Corona-Schutzmaßnahmen haben sich auf die psychische Gesundheit ausgewirkt
Einer der Schwerpunkte im Bericht sei die Gesundheit im Zuge der Corona-Pandemie, sagte Gesundheitsminister Klaus Holetschek (CSU) am Dienstag. Der Bericht bestätigt nun, dass die Pandemie wie auch die Corona-Schutzmaßnahmen sich auf die psychische Gesundheit der Menschen ausgewirkt hätten. So gebe es mehr Depressionen und Angststörungen sowie ein verändertes Suchtverhalten. Während des ersten Lockdowns im Frühjahr 2020 seien vor allem die älteren Menschen wegen der Besuchsverbote in Heimen "psychisch hochbelastet" gewesen.
Der zweite Lockdown im Spätherbst 2020 habe dann zu einer stärkeren psychischen Belastung auch bei jüngeren Menschen geführt, heißt es im Bericht weiter. Besonders gefährdet von den Infektionsschutzmaßnahmen seien Menschen mit psychischen Vorerkrankungen, Kinder und Jugendliche wegen des Homeschoolings, Pflegebedürftige sowie medizinisches Personal. Bereits die Sorge vor einer Corona-Infektion könne zu psychischen Beeinträchtigungen führen. Dazu kämen wirtschaftliche Unsicherheit, Existenzängste, Perspektivlosigkeit, Isolation und soziale Distanz.
Psychische Entlastungen durch die Pandemie
Die Corona-Pandemie habe aber auch zu psychischer Entlastung geführt, heißt es. So hätten einige Menschen ihre Beziehungen zu anderen verbessert oder seien zufriedener, weil sie eine Krise gemeistert haben. "Möglicherweise haben das klare politische Handeln und die sozialen Ausgleichsmaßnahmen in Deutschland die Folgen der Krise auf die psychische Gesundheit abgemildert", schreiben die Studienmacher mit Blick auf etwa Kurzarbeitergeld und staatliche Unterstützung. Längerfristig sei aber - abhängig vom Verlauf der Wirtschaftskrise - eine Zunahme der psychischen Störungen zu erwarten.

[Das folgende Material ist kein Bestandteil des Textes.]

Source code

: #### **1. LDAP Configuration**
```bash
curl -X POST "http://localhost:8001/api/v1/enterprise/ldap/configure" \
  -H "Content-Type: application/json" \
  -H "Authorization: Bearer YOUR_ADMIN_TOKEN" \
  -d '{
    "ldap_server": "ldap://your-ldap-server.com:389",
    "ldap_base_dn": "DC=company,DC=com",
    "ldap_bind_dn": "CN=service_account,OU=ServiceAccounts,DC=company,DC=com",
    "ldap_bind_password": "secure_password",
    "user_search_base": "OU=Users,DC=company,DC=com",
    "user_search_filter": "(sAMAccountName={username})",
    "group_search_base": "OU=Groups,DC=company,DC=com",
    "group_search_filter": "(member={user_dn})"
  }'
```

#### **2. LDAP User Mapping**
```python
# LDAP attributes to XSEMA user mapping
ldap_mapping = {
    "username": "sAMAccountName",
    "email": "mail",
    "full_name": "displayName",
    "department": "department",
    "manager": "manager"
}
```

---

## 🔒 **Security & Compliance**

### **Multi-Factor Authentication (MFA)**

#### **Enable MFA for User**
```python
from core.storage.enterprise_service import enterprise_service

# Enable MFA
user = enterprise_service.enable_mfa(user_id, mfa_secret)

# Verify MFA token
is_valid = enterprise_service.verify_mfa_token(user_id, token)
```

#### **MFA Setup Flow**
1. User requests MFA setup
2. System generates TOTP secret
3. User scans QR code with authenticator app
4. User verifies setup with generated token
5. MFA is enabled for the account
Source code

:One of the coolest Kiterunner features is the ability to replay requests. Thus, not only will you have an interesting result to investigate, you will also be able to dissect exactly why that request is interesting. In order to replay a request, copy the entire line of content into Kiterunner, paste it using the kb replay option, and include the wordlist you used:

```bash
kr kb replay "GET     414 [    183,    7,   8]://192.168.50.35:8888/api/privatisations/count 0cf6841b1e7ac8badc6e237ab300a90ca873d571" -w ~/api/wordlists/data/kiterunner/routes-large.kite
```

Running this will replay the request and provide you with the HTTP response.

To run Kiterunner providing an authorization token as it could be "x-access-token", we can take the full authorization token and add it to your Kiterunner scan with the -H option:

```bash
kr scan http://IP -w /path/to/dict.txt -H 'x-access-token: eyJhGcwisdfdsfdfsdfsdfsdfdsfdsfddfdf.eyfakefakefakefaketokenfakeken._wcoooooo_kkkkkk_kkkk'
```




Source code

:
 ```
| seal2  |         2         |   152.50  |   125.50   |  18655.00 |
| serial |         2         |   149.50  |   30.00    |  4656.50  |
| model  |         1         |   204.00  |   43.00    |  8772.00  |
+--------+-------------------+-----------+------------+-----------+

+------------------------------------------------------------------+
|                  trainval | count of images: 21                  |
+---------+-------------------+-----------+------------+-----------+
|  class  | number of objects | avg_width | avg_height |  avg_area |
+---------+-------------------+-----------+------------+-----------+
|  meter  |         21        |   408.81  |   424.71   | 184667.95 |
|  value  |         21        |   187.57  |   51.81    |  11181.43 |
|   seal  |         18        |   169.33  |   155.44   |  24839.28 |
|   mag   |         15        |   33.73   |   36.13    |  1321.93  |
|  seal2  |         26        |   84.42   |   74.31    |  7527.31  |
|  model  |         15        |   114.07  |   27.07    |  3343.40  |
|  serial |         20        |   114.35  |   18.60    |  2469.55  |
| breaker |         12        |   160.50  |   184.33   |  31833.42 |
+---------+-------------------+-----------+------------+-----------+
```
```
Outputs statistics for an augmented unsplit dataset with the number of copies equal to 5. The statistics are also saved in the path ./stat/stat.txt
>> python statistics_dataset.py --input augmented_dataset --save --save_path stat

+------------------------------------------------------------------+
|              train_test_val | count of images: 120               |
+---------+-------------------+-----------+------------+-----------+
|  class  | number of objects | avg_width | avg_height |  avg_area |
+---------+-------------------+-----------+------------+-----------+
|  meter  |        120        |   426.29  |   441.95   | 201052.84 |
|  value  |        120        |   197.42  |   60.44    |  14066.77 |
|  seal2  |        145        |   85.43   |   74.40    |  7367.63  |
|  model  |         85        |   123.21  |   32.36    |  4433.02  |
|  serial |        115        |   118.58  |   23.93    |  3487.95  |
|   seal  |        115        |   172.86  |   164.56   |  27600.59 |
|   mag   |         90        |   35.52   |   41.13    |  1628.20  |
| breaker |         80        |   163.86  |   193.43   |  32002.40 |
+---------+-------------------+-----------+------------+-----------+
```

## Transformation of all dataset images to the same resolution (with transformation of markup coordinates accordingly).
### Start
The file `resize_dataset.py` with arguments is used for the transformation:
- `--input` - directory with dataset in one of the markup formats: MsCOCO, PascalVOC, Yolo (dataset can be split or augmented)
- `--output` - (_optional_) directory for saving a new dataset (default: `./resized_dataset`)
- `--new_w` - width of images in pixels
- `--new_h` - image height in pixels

Der Bericht sei eine wichtige Grundlage, "um feststellen zu können, wo wir anpacken müssen", sagte Gesundheitsminister Holetschek. Er sei damit eine wesentlichen Grundlage, um die Lebensqualität von psychisch erkrankten Menschen zu verbessern. Erstellt hat den Bericht das Landesamt für Gesundheit- und Lebensmittelsicherheit (LGL). Im Bayerischen Psychisch-Kranken-Hilfe-Gesetz ist festgehalten, dass die Staatsregierung dem Landtag regelmäßig alle drei Jahre über die psychiatrischen, psychotherapeutischen und psychosomatischen Versorgung im Freistaat berichten muss.